TO DO >>
Where a line contains the word "building", copy that line from the records below.

DATASET ENTRIES >>
◇ ◇ ◇ ◇ ◇ ◇ ◇
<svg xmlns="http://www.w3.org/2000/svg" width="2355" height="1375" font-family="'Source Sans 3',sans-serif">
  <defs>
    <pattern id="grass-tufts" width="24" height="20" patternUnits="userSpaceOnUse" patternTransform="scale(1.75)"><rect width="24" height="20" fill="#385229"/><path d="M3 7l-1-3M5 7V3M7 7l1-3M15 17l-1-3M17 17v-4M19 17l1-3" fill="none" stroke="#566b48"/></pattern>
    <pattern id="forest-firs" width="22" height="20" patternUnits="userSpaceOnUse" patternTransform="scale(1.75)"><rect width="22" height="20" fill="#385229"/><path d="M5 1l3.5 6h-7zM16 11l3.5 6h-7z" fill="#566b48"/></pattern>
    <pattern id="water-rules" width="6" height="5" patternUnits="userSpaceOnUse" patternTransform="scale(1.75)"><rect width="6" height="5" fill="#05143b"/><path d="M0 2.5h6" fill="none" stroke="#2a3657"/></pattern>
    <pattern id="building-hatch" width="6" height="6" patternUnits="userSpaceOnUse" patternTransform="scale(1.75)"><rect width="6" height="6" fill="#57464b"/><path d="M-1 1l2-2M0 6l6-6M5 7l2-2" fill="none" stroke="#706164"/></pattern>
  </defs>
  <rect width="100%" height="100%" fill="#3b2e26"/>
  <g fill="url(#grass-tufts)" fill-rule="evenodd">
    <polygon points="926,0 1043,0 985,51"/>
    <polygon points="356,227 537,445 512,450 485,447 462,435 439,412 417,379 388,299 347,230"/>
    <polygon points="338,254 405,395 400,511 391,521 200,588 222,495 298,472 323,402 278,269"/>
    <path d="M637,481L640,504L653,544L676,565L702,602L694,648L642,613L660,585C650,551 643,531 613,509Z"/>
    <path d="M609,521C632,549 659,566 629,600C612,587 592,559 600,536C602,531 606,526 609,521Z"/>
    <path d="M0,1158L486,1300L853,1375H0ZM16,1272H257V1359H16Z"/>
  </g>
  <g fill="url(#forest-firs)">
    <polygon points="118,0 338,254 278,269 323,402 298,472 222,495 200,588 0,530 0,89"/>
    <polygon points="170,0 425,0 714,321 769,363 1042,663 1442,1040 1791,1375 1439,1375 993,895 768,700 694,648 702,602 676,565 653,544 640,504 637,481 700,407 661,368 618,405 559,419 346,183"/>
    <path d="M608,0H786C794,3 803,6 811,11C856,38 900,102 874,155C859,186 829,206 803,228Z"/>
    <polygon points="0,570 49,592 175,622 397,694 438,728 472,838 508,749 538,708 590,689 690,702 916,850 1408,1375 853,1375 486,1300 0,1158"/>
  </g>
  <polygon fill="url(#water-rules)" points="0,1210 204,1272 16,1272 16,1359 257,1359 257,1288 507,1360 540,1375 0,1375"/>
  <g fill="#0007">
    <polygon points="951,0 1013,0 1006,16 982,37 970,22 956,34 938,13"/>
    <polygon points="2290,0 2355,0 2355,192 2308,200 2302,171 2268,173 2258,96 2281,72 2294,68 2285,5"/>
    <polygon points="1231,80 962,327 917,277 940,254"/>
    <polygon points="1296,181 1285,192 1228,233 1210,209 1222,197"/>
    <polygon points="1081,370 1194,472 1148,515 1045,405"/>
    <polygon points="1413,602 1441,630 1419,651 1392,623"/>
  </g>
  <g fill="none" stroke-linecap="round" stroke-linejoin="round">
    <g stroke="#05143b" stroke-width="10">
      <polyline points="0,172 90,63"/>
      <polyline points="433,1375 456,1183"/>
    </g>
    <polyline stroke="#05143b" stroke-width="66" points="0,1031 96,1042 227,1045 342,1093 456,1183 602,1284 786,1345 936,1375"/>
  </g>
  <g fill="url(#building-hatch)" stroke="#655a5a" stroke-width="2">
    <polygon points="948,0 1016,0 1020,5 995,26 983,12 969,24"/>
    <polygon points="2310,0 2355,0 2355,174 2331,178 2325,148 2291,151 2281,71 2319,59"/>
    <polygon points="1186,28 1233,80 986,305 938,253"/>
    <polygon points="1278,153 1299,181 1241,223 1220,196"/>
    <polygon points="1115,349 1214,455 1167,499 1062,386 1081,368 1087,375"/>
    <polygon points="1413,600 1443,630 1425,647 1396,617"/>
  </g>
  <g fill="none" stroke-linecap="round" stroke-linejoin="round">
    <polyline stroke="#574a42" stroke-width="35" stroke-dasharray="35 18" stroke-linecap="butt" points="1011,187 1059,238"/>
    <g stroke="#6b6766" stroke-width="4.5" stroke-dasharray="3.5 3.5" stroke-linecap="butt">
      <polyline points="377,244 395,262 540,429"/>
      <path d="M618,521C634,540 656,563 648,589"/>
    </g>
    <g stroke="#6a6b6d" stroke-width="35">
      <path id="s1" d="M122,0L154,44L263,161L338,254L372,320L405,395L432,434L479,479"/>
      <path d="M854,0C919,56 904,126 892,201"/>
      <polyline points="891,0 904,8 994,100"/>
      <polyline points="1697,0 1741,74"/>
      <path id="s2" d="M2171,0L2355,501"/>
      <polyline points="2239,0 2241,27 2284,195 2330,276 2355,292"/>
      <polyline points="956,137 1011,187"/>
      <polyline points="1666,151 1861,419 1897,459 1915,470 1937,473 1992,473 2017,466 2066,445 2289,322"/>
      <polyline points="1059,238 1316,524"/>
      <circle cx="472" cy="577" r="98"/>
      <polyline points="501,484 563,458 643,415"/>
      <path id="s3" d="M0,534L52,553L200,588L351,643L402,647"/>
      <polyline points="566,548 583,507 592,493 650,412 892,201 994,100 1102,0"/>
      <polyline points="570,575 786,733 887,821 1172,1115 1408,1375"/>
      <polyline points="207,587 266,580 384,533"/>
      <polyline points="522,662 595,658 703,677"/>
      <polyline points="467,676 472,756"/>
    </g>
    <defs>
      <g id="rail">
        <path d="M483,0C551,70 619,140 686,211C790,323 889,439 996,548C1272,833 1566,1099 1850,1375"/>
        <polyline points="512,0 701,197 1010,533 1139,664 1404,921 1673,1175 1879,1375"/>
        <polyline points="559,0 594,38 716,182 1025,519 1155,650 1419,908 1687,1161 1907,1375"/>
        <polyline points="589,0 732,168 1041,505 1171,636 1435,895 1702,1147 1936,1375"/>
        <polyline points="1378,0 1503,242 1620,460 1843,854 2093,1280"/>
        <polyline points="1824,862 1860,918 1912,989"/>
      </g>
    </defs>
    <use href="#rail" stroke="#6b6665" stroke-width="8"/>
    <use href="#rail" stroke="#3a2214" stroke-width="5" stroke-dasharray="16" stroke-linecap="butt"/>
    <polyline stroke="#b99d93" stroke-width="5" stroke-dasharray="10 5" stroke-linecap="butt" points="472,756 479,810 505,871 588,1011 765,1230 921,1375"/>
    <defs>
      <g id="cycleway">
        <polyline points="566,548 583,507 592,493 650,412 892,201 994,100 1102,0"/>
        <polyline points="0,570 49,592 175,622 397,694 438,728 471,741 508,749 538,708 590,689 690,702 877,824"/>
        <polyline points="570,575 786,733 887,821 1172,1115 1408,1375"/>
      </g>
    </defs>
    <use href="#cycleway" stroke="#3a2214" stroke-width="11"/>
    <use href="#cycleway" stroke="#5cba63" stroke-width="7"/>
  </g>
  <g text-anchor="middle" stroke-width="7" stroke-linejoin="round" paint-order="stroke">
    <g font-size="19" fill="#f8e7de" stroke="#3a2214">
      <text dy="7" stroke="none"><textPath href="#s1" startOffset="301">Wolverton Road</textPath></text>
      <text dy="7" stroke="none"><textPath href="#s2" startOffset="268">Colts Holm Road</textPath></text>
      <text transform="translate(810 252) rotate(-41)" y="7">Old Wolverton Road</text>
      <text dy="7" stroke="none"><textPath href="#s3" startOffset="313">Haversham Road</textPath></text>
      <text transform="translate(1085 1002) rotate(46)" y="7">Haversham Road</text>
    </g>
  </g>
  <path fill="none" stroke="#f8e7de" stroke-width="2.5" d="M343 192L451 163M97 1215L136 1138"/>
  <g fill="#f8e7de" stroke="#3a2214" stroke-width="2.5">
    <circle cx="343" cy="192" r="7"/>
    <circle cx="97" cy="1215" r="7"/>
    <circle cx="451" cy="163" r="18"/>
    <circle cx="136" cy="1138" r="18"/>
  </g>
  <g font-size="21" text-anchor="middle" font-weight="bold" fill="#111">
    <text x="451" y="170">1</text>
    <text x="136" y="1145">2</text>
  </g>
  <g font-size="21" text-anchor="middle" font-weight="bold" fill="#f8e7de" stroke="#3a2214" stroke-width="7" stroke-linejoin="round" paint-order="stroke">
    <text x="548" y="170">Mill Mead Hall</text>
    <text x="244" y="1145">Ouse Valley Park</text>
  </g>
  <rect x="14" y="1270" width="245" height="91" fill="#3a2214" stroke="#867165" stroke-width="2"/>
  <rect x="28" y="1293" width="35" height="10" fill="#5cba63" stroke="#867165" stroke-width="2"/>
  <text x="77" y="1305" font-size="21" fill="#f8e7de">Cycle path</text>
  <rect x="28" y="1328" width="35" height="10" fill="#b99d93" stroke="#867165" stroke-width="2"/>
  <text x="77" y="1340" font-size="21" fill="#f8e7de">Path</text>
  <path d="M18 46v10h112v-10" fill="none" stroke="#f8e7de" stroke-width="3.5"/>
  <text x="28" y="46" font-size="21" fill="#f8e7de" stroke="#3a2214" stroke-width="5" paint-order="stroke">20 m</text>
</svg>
◇ ◇ ◇ ◇ ◇ ◇ ◇
ANSWER SPACE >>
    <pattern id="building-hatch" width="6" height="6" patternUnits="userSpaceOnUse" patternTransform="scale(1.75)"><rect width="6" height="6" fill="#57464b"/><path d="M-1 1l2-2M0 6l6-6M5 7l2-2" fill="none" stroke="#706164"/></pattern>
  <g fill="url(#building-hatch)" stroke="#655a5a" stroke-width="2">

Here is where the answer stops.